> **OPIS ZADANIA**:
Zmień „Amerykanie” na „Kanadyjczycy” we fragmencie wywiadu o pobycie w Ameryce, który leży między „Mówimy: Ameryka, myślimy: Stany” a „wymowa (Poland- Holland).” włącznie, i podaj ten fragment ponownie.

> **TEKST DO PRZECZYTANIA**:

- - -

Mówimy: Ameryka, myślimy: Stany Zjednoczone Ameryki Północnej. Mówimy: Ameryka, myślimy: marzenie, nieosiągalne, nie dla mnie. A jednak … Dwoje uczniów naszego Liceum było w Ameryce. Alex spędził tam rok, Zuza – wakacje. O swoim pobycie w Stanach opowiadają w wywiadzie, przeprowadzonym przez Olę Kamińską i Kacpra Sobotkę. Welcome to America.
Pobierz prezentację PowerPoint – USA 2014 – Alex Sawwidis
Ola Kamińska (O.K.): Jakiego pytania na pewno nie chcielibyście usłyszeć, rozmawiając o Ameryce?
Alex Sawwidis (A.S.): Czy Amerykanie są głupi.
O.K: Czy dlatego, że często spotykałeś się z tego typu pytaniami?
A.S: Tak, takie pytania się powtarzają, ale nie mają one pokrycia w rzeczywistości i są krzywdzące.
Zuzanna Russyan (Z.R.): Często spotkałam się z tym, że Amerykanie nie wiedzieli, co to jest Polska. Myliła im się Polska z Holandią, gdyż jest podobna wymowa (Poland- Holland).
O.K: Wróćmy jednak do zasadniczego pytania, a więc jakiego pytania ty, Zuziu, nie chciałabyś usłyszeć w rozmowie o Ameryce?
Z.R: To jest dla mnie trochę trudne pytanie, ponieważ ja tam byłam tylko półtora miesiąca i nastawiona byłam głównie na zwiedzanie.
O.K: Wiecie, dlaczego to pytanie zadaję? Bo jak się często o czymś opowiada, to tworzy się klisza i w zasadzie przestaje się mówić o rzeczach ciekawych, a powtarza się ciągle to samo. Dlatego powtórzę: jakiego pytania nie chciałabyś usłyszeć?
Z.R: No nie wiem, ale myślę, że nie chciałabym usłyszeć czegoś banalnego, np. jakie było jedzenie.
O.K: W takim razie to pytanie spokojnie można zadać Alexowi, który przez rok mieszkał u prawdziwej amerykańskiej rodziny. Czy tam się gotuje?
A.S: Bardzo rzadko się gotuje, gdyż Amerykanie dosyć długo pracują i raczej kupują gotowe posiłki. Zakupów nie robią na bieżąco, tylko większe zakupy robią raz w tygodniu. Co prawda nie jest to jakościowo najzdrowsze jedzenie, a chleb jest tylko tostowy.
O.K: Przytyłeś, będąc w Ameryce?
A.S: Nie przytyłem, ponieważ uprawiam dużo sportu i uważam na to, co jem. Jeżeli bym jadł tak jak Amerykanie, to bym na pewno utył.
O.K: A Ty, Zuza, przybrałaś na wadze?
Z.R: Nie, bo w moim przypadku było troszeczkę inaczej. Gotowaliśmy posiłki w domu, a w każdą niedzielę rano cała rodzina spotykała się przy śniadaniu, które często przeciągało się aż do obiadu.

- - -

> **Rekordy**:
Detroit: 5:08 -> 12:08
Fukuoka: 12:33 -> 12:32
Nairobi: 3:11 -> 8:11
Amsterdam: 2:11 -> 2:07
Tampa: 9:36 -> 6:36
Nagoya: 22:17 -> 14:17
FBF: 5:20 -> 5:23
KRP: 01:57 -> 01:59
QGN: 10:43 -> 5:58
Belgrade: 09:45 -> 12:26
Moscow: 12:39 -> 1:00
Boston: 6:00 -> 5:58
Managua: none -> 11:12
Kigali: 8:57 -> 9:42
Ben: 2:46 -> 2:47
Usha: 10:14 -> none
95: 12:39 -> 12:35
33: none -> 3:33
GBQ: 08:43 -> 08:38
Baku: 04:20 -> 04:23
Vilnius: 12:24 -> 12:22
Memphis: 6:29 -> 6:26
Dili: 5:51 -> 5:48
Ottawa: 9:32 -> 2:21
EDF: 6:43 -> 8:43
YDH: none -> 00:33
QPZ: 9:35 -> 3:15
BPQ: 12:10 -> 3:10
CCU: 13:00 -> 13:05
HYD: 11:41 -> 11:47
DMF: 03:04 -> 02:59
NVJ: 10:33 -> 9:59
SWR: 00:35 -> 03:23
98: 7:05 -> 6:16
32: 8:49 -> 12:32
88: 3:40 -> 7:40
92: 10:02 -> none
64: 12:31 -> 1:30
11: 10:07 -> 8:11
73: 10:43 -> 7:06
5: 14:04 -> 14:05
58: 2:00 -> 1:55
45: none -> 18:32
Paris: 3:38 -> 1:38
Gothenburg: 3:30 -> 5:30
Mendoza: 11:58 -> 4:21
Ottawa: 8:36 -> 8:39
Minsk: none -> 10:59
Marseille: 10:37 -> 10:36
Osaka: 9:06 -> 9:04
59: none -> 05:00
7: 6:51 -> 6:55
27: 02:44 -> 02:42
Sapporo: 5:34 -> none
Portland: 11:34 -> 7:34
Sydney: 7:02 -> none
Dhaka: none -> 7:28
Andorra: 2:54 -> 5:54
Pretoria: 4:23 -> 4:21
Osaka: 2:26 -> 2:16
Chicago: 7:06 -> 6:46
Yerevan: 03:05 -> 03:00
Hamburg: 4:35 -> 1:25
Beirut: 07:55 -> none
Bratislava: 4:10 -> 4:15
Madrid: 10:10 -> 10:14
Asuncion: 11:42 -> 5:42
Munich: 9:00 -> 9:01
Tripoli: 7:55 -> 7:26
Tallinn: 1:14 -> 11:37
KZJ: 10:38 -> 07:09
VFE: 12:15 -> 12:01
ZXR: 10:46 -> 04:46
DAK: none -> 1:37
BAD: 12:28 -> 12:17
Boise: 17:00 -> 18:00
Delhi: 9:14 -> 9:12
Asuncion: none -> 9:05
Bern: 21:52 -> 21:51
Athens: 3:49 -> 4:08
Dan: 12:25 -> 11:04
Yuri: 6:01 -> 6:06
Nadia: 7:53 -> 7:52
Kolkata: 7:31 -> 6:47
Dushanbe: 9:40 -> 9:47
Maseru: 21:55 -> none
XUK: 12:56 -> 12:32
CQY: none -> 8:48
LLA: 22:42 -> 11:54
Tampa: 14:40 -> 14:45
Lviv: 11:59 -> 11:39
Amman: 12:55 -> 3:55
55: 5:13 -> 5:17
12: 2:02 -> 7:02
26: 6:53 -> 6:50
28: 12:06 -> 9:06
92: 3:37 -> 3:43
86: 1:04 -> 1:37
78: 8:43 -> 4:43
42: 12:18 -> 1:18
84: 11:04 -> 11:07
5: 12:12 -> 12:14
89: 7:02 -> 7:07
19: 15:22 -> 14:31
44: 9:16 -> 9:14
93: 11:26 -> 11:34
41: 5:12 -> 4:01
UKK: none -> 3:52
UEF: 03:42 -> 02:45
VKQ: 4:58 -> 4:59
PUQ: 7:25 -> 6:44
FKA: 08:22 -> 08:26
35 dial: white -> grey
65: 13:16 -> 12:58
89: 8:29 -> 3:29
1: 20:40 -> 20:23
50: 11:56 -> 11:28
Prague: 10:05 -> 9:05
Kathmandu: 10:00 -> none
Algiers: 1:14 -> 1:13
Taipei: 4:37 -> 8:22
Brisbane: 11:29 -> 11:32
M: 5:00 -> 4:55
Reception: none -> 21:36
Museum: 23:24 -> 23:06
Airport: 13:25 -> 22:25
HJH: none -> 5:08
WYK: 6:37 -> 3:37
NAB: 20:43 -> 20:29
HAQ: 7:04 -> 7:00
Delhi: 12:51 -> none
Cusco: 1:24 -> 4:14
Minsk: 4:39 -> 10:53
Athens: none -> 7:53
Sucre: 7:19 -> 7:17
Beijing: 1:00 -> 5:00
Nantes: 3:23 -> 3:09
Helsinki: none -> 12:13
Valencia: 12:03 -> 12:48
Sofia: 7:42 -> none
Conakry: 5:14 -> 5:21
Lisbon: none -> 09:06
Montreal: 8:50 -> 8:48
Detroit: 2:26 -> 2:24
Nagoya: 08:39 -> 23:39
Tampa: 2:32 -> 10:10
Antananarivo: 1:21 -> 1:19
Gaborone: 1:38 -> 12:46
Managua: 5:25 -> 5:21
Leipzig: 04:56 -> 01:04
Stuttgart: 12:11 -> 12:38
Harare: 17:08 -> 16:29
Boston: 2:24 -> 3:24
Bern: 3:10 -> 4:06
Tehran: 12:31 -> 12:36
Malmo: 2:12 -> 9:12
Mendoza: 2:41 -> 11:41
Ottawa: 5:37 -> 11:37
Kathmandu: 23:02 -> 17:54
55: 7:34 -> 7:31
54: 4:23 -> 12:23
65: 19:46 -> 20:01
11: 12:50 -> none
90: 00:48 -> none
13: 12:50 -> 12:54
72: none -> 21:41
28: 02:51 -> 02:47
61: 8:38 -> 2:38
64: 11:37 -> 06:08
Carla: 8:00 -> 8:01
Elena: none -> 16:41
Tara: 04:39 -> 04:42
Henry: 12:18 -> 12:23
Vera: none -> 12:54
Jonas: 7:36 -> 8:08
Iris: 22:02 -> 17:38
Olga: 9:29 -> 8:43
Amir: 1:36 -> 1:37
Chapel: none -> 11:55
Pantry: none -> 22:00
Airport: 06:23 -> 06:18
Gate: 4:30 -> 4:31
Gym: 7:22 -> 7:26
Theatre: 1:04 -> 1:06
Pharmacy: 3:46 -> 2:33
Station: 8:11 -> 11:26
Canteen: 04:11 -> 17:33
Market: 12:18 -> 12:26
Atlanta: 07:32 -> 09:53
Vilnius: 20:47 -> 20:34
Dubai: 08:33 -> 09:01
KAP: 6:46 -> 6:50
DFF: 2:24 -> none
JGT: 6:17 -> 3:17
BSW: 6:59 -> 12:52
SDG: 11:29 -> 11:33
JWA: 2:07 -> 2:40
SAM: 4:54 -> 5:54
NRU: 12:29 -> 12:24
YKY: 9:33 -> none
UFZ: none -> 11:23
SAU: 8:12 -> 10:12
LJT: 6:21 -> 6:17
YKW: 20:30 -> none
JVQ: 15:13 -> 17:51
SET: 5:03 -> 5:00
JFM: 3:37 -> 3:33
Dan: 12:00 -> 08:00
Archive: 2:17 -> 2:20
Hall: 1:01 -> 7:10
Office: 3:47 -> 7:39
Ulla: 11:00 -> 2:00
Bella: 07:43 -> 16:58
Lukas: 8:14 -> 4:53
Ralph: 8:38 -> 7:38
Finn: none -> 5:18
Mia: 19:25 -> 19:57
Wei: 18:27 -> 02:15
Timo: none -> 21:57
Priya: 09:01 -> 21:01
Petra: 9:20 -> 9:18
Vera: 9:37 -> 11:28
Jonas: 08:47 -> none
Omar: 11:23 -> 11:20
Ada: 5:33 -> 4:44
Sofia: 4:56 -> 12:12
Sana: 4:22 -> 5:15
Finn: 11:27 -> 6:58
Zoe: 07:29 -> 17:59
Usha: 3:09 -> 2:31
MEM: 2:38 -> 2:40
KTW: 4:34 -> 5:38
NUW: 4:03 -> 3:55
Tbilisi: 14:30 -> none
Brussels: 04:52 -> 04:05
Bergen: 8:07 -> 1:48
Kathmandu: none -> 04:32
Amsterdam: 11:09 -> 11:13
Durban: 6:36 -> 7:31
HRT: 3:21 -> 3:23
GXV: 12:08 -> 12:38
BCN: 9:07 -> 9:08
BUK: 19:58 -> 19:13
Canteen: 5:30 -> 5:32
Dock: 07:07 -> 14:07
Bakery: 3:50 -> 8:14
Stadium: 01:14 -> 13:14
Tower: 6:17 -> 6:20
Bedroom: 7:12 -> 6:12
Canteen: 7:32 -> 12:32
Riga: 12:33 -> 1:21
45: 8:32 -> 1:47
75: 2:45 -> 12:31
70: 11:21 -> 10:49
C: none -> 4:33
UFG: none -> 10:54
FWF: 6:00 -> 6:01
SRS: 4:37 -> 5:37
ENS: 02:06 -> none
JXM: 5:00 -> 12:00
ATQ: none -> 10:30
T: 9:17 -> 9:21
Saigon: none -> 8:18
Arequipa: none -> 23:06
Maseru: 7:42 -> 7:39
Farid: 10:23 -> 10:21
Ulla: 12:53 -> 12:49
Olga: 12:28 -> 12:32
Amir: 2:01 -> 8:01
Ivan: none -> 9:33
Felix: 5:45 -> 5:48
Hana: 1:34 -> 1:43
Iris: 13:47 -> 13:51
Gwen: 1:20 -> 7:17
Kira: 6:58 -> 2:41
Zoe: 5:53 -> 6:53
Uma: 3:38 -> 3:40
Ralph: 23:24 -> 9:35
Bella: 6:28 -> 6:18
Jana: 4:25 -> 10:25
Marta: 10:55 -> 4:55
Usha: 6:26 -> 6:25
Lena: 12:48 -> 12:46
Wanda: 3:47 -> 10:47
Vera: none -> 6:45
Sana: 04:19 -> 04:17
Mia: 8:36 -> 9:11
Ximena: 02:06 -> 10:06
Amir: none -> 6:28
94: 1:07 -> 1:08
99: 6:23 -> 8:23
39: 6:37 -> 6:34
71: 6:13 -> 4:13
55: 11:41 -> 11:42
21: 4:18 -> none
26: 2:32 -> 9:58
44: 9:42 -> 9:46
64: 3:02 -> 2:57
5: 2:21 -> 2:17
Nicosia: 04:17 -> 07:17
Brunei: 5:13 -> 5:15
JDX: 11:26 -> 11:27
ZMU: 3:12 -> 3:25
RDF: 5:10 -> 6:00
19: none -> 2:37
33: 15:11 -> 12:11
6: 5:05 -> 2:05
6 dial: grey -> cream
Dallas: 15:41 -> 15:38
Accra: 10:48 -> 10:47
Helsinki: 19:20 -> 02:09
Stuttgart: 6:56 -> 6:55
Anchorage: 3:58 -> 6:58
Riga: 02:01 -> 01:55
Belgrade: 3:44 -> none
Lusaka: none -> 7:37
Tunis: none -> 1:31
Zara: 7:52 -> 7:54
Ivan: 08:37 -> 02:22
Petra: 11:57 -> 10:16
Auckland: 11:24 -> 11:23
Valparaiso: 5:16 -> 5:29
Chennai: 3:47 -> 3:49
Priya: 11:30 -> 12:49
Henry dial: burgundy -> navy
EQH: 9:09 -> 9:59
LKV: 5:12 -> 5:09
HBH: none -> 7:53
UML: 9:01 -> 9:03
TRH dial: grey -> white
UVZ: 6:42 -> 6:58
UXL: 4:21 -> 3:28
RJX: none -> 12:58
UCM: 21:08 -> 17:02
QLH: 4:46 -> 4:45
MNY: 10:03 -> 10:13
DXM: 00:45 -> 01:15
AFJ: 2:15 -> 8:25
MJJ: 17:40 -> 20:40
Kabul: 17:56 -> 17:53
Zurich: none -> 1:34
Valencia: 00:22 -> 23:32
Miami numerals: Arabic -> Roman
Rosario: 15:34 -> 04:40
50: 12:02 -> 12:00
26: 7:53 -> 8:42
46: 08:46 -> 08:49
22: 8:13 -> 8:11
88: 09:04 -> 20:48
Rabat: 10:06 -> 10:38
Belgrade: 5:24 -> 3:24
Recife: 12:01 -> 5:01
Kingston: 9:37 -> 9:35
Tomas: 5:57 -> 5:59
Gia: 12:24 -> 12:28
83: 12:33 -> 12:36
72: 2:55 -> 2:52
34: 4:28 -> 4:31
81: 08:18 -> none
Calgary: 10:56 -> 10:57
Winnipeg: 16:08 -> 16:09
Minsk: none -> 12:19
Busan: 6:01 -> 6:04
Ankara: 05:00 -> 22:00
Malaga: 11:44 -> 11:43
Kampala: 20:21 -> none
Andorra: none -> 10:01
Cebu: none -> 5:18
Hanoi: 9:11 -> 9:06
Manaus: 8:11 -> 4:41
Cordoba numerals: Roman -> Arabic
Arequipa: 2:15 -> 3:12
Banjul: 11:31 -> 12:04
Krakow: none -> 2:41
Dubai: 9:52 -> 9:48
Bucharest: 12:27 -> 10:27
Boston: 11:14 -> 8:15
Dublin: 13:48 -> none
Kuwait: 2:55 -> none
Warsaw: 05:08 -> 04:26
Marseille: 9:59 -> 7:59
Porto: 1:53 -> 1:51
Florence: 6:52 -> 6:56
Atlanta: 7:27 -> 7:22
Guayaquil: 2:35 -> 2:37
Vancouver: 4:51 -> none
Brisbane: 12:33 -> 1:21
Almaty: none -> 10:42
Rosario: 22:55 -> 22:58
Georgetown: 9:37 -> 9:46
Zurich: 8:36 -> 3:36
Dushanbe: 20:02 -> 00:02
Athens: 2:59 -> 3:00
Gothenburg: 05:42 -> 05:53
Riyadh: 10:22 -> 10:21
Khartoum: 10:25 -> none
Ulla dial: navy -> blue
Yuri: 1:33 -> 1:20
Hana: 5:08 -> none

- - -

> **ODPOWIEDŹ PONIŻEJ**:
Mówimy: Ameryka, myślimy: Stany Zjednoczone Ameryki Północnej. Mówimy: Ameryka, myślimy: marzenie, nieosiągalne, nie dla mnie. A jednak … Dwoje uczniów naszego Liceum było w Ameryce. Alex spędził tam rok, Zuza – wakacje. O swoim pobycie w Stanach opowiadają w wywiadzie, przeprowadzonym przez Olę Kamińską i Kacpra Sobotkę. Welcome to America.
Pobierz prezentację PowerPoint – USA 2014 – Alex Sawwidis
Ola Kamińska (O.K.): Jakiego pytania na pewno nie chcielibyście usłyszeć, rozmawiając o Ameryce?
Alex Sawwidis (A.S.): Czy Kanadyjczycy są głupi.
O.K: Czy dlatego, że często spotykałeś się z tego typu pytaniami?
A.S: Tak, takie pytania się powtarzają, ale nie mają one pokrycia w rzeczywistości i są krzywdzące.
Zuzanna Russyan (Z.R.): Często spotkałam się z tym, że Kanadyjczycy nie wiedzieli, co to jest Polska. Myliła im się Polska z Holandią, gdyż jest podobna wymowa (Poland- Holland).